ピピピピ…、新宿のDisk Unionで。中古のJazz C.D.を眺めてゆた、良太の携帯電話に着信が入る…(ちょ〜どこの頃、…携帯電話が一般に普及し始め。…良太も、つい最近手に入れたばかりだ)。手に取って液晶画面を眺めると…、アルバイト先の「コーヒー庵」からである。「もしもし」と電話に出ると、相手は正社員の伊藤さんだ…。

「もしもし、…ぼく伊藤だけど今電話大丈夫?」

…「ちょっと待って下さい」、と良太はお店の外に出る。

「あの〜…、申し訳ないんだけれども。遅番の悠紀ちゃんが、急に熱出しちゃったらしくて…。今日来られないってゆ〜んだ、…良太くんに代わりに頼めないかな?」

…腕時計を確認する、良太。今からすぐ帰れば…、何とか間に合いそ〜だ。

「ゆいですよ、任せて下さい…」

良太は、…それだけ答えると携帯電話を切る。…ため息を吐く、良太。賢明な読者さん達は…、すでにお気づきかもわからないが。良太が新宿にいる、とゆ〜コトは…。今日は、…これから(本来ならも〜)大学のある日なのだ。

…「しょ〜がないよな、だってさ」

自分が悪いコトをしてるとは…、良太は想わない。しかし大学に通う、お金を出してくれてゆる…。両親には、…罪悪を感じた。…それでも、くよくよ考えてる時間は無い。素早く行動しなければ…、「コーヒー庵」の遅番に間に合わなくなってしまうのだ。急いで、新宿駅に向かう良太…。
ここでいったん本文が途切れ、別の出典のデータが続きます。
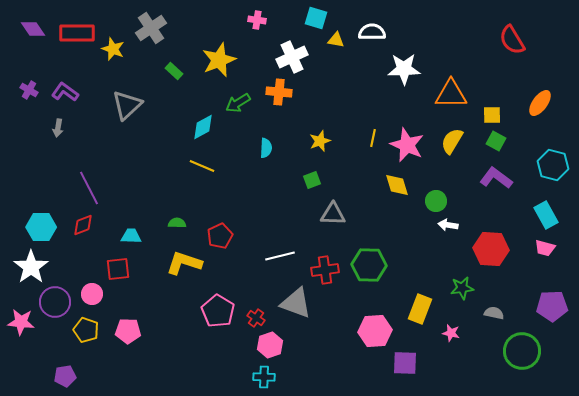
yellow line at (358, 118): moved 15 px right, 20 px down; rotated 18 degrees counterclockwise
何とか、…「コーヒー庵」の遅番の時間に間に合い。…業務をこなして帰ろ〜とする、良太に店長は声をかける。

「時間あるか…、良太?」

明日の予定は、特にない…。「大丈夫ですよ」、…と良太は返事をした。

…「それなら、休憩室で待ってろ」

それだけゆ〜と…、閉店業務に取りかかる店長。「セブン・スター」を休憩室で吹かす、良太だったが…。あまりに退屈なので、…正社員の伊藤さんを手伝いを買って出る。…良太は、床をモップがけし始めた。

「ぼく…、今日"何か"ヘマしましたかね?」

店長のゆいつける、用事の内容がわからない良太は…。正社員の伊藤さんに、…尋ねる。

…「いや、何も問題なかったよ。それよりもむしろ…、突然呼び出して。来てもらっちゃったんだし、お礼の一つもゆえばゆいのに…。でもあの性格だから、…悪いね良太くん」

…各テーブルのお砂糖とミルクを、良太が補充していると。休憩室から…、店長に呼ばれた。

「おれが作ったんだ、これ食って今日はゆっくりやすめ…」

テーブルのうえには、…ハムと卵だけのシンプルなチャーハンがのってゆる。…一口食べて、良太は泣きそ〜になった。高校生活の最後に…、県大会で一本負けを喫してから。何にも打ち込めなかったが、遂に自分の居場所を見つけたのである…。

「何だ、…美味しそ〜な香りがすると想ったら。…ぼくの分は無いの、店長?」

正社員の伊藤さんが…、灰皿を片手に。煙草を吹かしながら、休憩室に入って来た…。

「お金払うなら、…食わせてやるぞ。…これも、お店の経費だからな」

フライパンを洗いながら…、店長は語る。